### Exercise:
From the data below, copy out every line in which the word "images" occurs.

[Data items]
::::::::

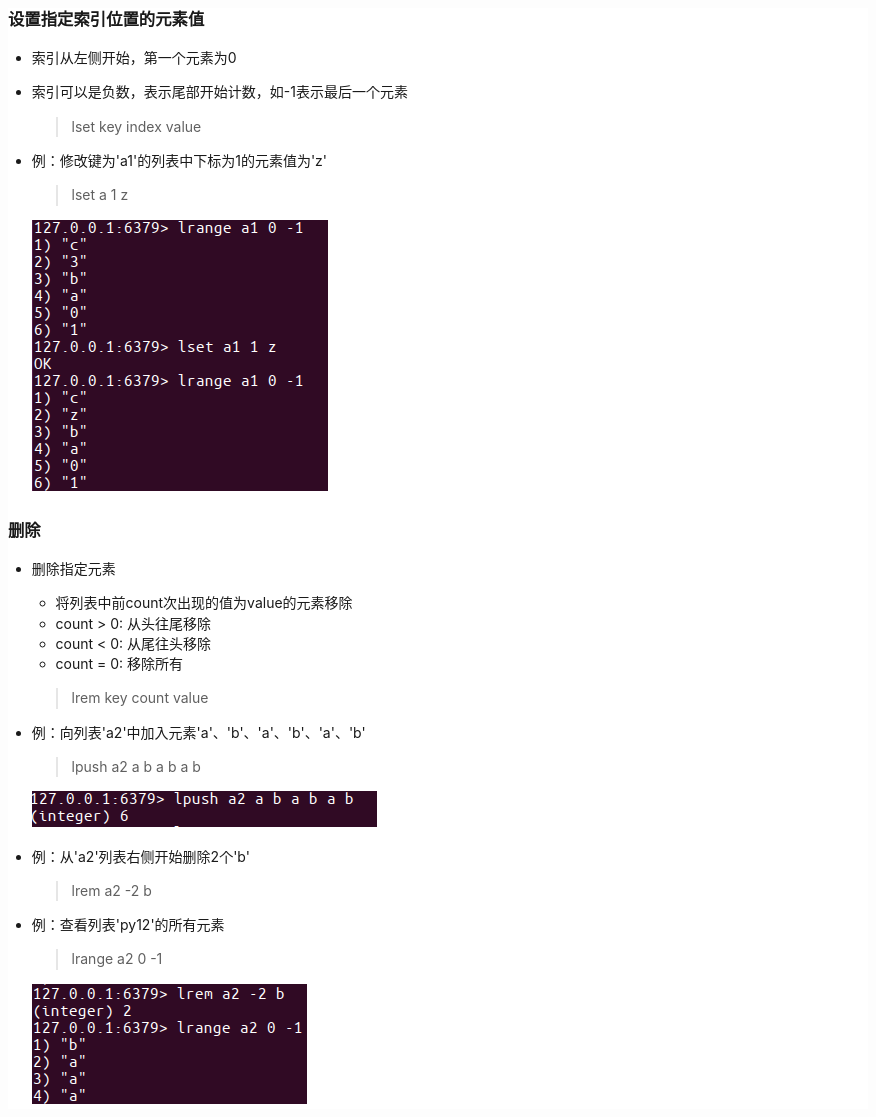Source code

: ### 设置指定索引位置的元素值

- 索引从左侧开始，第⼀个元素为0

- 索引可以是负数，表示尾部开始计数，如-1表示最后⼀个元素

  > lset key index value

- 例：修改键为'a1'的列表中下标为1的元素值为'z'

  > lset a 1 z

  ![列表](images/p1_40.png)

### 删除

- 删除指定元素

  - 将列表中前count次出现的值为value的元素移除
  - count > 0: 从头往尾移除
  - count < 0: 从尾往头移除
  - count = 0: 移除所有

  > lrem key count value

- 例：向列表'a2'中加⼊元素'a'、'b'、'a'、'b'、'a'、'b'

  > lpush a2 a b a b a b

  ![列表](images/p1_41.png)

- 例：从'a2'列表右侧开始删除2个'b'

  > lrem a2 -2 b

- 例：查看列表'py12'的所有元素

  > lrange a2 0 -1

  ![列表](images/p1_42.png)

::::::::

### Solution below:
  ![列表](images/p1_40.png)
  ![列表](images/p1_41.png)
  ![列表](images/p1_42.png)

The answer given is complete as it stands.